At 13 I had to listen to two boys on my English table go round the room systematically rating every girl’s attractiveness out of ten. At 14 I wore a new pair of shorts and had a group of boys I’d never met aggressively shout ‘sexy’ at me as I walked down my road (I was terrified and never wore those shorts again). At 16 a middle-aged man made me move my stuff so he could sit next to me on a half empty bus, forcing me to climb over him so I could get off. At 18 a boy I’d met once in a club felt entitled to message me asking for naked pictures. I met him again a few months later and he told me – unprompted – that if I’d been a bit less drunk he would definitely have got off with me the night we met (because c’mon guys, unless she is mentally incapable of saying so, that girl absolutely wants to shag you too – we love progressive morals!) The same year a middle-aged man grabbed me and groped me in the street on New Year’s Eve.
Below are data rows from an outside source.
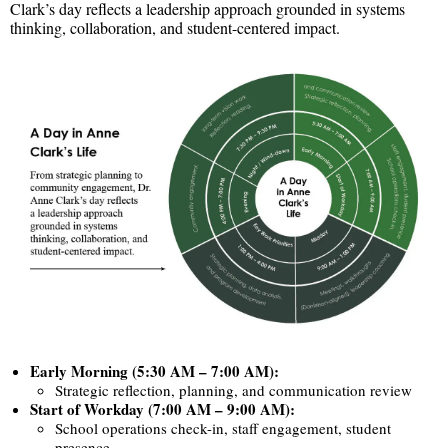
Clark’s day reflects a leadership approach grounded in systems
thinking, collaboration, and student-centered impact.
Early Morning (5:30 AM – 7:00 AM):
Strategic reflection, planning, and communication review
Start of Workday (7:00 AM – 9:00 AM):
School operations check-in, staff engagement, student
presence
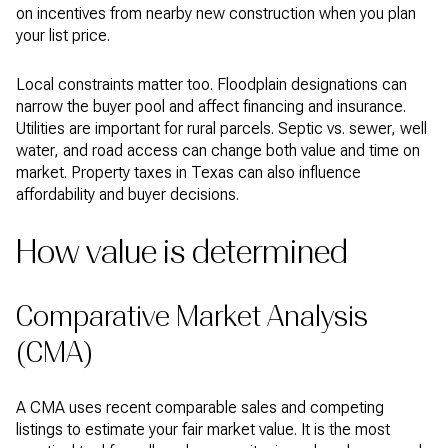
on incentives from nearby new construction when you plan
your list price.
Local constraints matter too. Floodplain designations can
narrow the buyer pool and affect financing and insurance.
Utilities are important for rural parcels. Septic vs. sewer, well
water, and road access can change both value and time on
market. Property taxes in Texas can also influence
affordability and buyer decisions.
How value is determined
Comparative Market Analysis
(CMA)
A CMA uses recent comparable sales and competing
listings to estimate your fair market value. It is the most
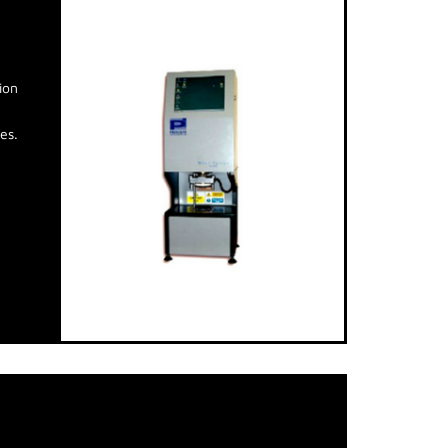
ion
es.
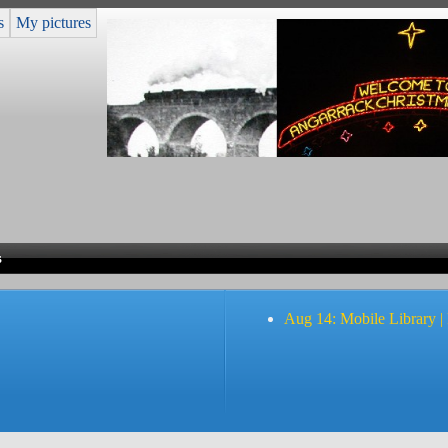
s
My pictures
s
Aug 14: Mobile Library |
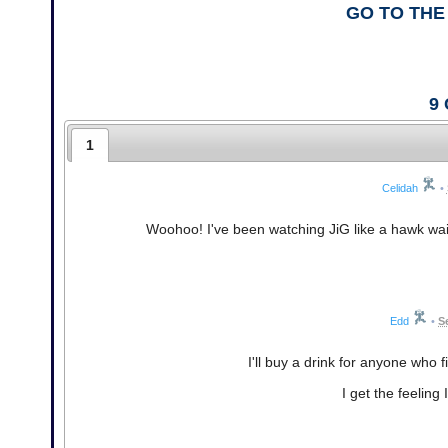
GO TO THE
9
1
Celidah
•
Woohoo! I've been watching JiG like a hawk waiti
Edd
•
S
I'll buy a drink for anyone who fi
I get the feeling 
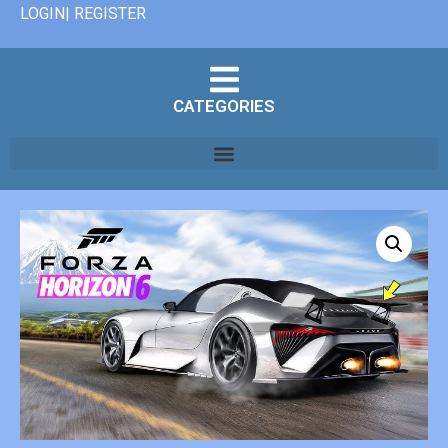
LOGIN| REGISTER
CATEGORIES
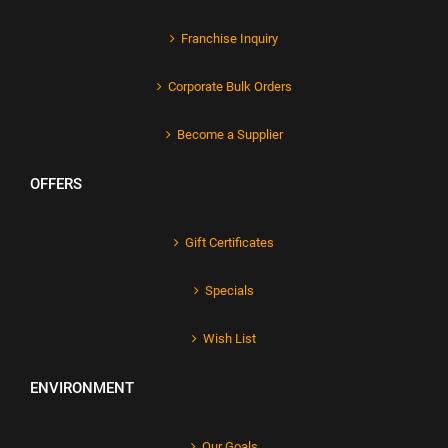
Franchise Inquiry
Corporate Bulk Orders
Become a Supplier
OFFERS
Gift Certificates
Specials
Wish List
ENVIRONMENT
Our Goals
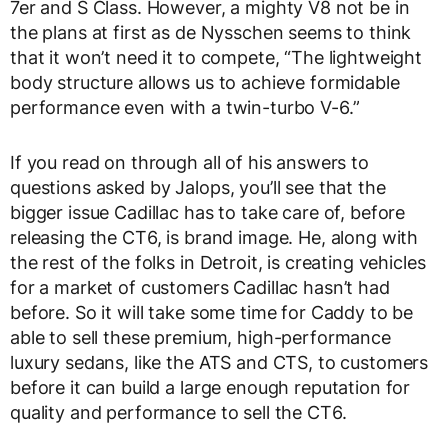
7er and S Class. However, a mighty V8 not be in
the plans at first as de Nysschen seems to think
that it won’t need it to compete, “The lightweight
body structure allows us to achieve formidable
performance even with a twin-turbo V-6.”
If you read on through all of his answers to
questions asked by Jalops, you’ll see that the
bigger issue Cadillac has to take care of, before
releasing the CT6, is brand image. He, along with
the rest of the folks in Detroit, is creating vehicles
for a market of customers Cadillac hasn’t had
before. So it will take some time for Caddy to be
able to sell these premium, high-performance
luxury sedans, like the ATS and CTS, to customers
before it can build a large enough reputation for
quality and performance to sell the CT6.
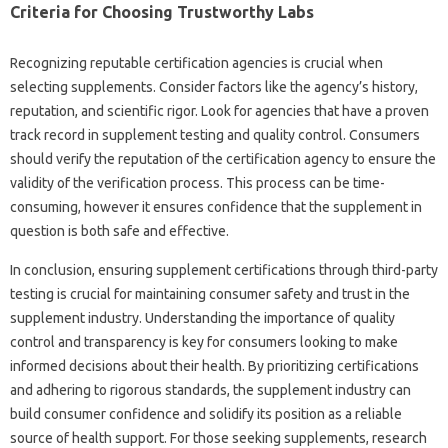
Criteria‍ for Choosing‌ Trustworthy‍ Labs‍
Recognizing‌ reputable‍ certification agencies is crucial‌ when
selecting‌ supplements. Consider factors‌ like the agency’s‌ history,
reputation, and scientific rigor. Look for‌ agencies that have‍ a‍ proven‍
track record in supplement testing and‌ quality control. Consumers‌
should verify‌ the‌ reputation‍ of the certification agency to‌ ensure‌ the
validity‌ of‌ the verification process. This process can be time-
consuming, however‍ it ensures confidence that‌ the supplement in
question is‌ both‍ safe and‌ effective.
In‌ conclusion, ensuring supplement‍ certifications through third-party
testing is‌ crucial for maintaining‌ consumer safety‍ and‌ trust in‍ the
supplement‍ industry. Understanding‌ the‌ importance‍ of‌ quality‍
control and‌ transparency‌ is key‌ for‌ consumers‌ looking to‍ make‍
informed‍ decisions‍ about their‌ health. By prioritizing certifications‌
and adhering to‍ rigorous standards, the‍ supplement industry can
build consumer confidence and solidify its position as‍ a‌ reliable
source of health support. For those‍ seeking‍ supplements, research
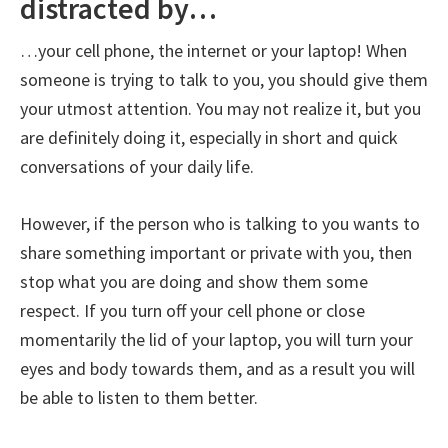
distracted by…
…your cell phone, the internet or your laptop! When
someone is trying to talk to you, you should give them
your utmost attention. You may not realize it, but you
are definitely doing it, especially in short and quick
conversations of your daily life.
However, if the person who is talking to you wants to
share something important or private with you, then
stop what you are doing and show them some
respect. If you turn off your cell phone or close
momentarily the lid of your laptop, you will turn your
eyes and body towards them, and as a result you will
be able to listen to them better.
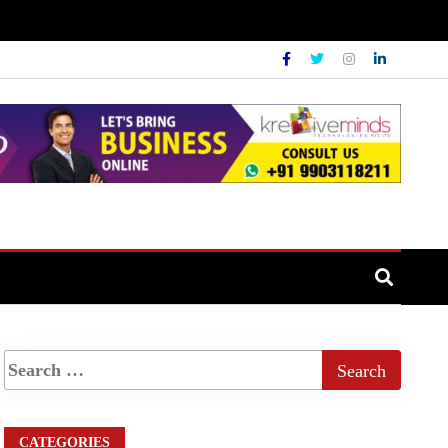
CATEGORIES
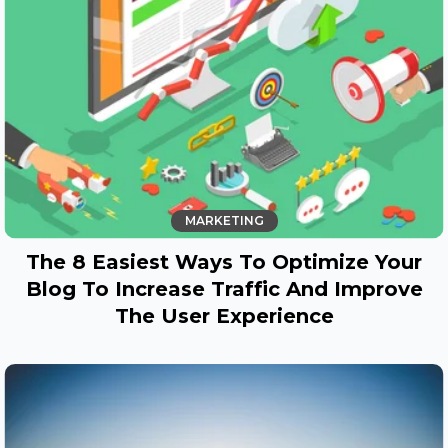
MARKETING
The 8 Easiest Ways To Optimize Your
Blog To Increase Traffic And Improve
The User Experience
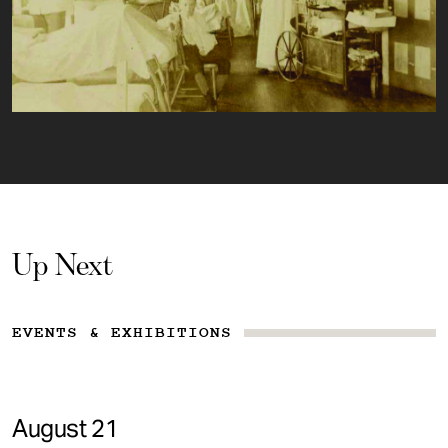
Up Next
EVENTS & EXHIBITIONS
August 21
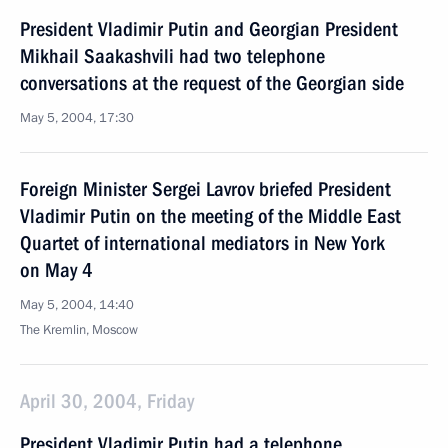
President Vladimir Putin and Georgian President
Mikhail Saakashvili had two telephone
conversations at the request of the Georgian side
May 5, 2004, 17:30
Foreign Minister Sergei Lavrov briefed President
Vladimir Putin on the meeting of the Middle East
Quartet of international mediators in New York
on May 4
May 5, 2004, 14:40
The Kremlin, Moscow
April 30, 2004, Friday
President Vladimir Putin had a telephone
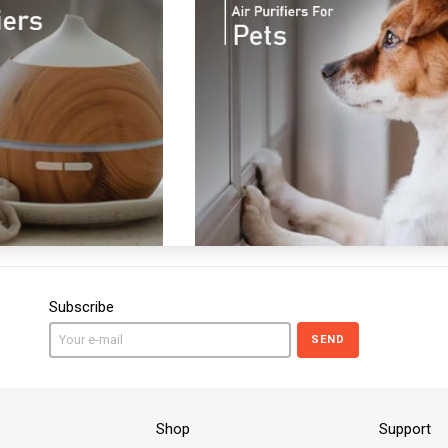
Subscribe
SEND
Shop
Support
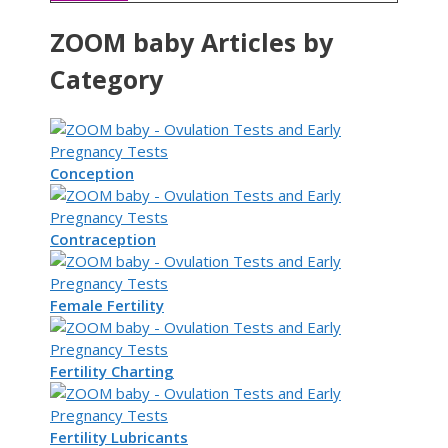
ZOOM baby Articles by
Category
Conception
Contraception
Female Fertility
Fertility Charting
Fertility Lubricants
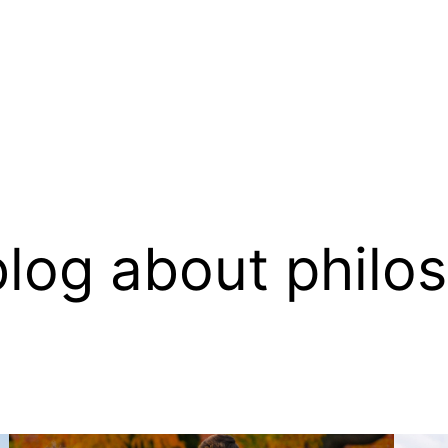
log about philo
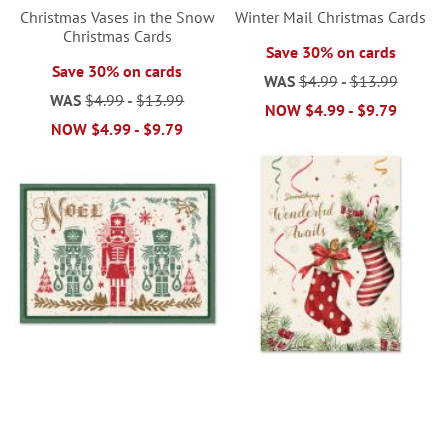
Christmas Vases in the Snow
Winter Mail Christmas Cards
Christmas Cards
Save 30% on cards
Save 30% on cards
WAS
$4.99
-
$13.99
WAS
$4.99
-
$13.99
NOW
$4.99
-
$9.79
NOW
$4.99
-
$9.79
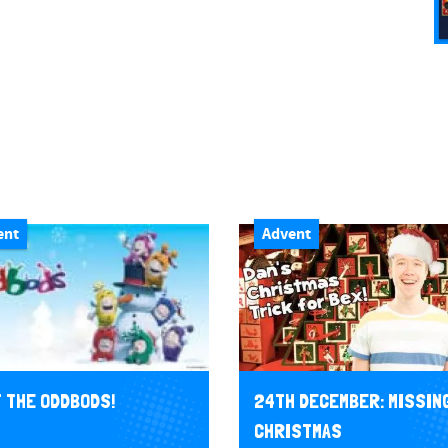
ent
Advent
 THE ODDBODS!
24TH DECEMBER: MISSIN
CHRISTMAS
A couple of months later, a guy in a club told me presumptively "ready when you are"; when I said I wasn’t going to sleep with him he did a literal 180 and ignored me for the rest of the night.

Now I’m 19 and I’m angry. I’m angry because all of these experiences, which vary in their surface-level seriousness, have conditioned me to view myself not as a human but as a product. I’m angry because of the hours I’ve spent looking at photos and in mirrors desperately wondering what I actually look like and if that’s good enough; not good enough for me, but good enough for the men throughout my life who have made me feel like an object for their consumption. I’m angry because I’ve arrived at university, at a place supposedly full of intelligent and perceptive people, and watched myself and my friends repeatedly be patronised and devalued.

It shows how women's movements like Times Up still have importance

People wonder how incidents like the Warwick group chats happen; how actions so warped and sick can possibly take place on our university campuses. The fact is that it stems from these tiny incidents that seem inconsequential in isolation, but are actually contributing to a persisting male culture of viewing women as physical objects before they are people. It makes me feel sick.

So this is my slightly sombre takeaway from Blind Date. You might be wondering if it is an experience I will be taking up again, and my answer is that I actually might. It’s a fun way of raising money, and you might end up having a completely non-awkward, actually enjoyable time. If experiences of feminist enlightenment are a regular occurrence, then I think it’s the best fundraising activity we’ve got.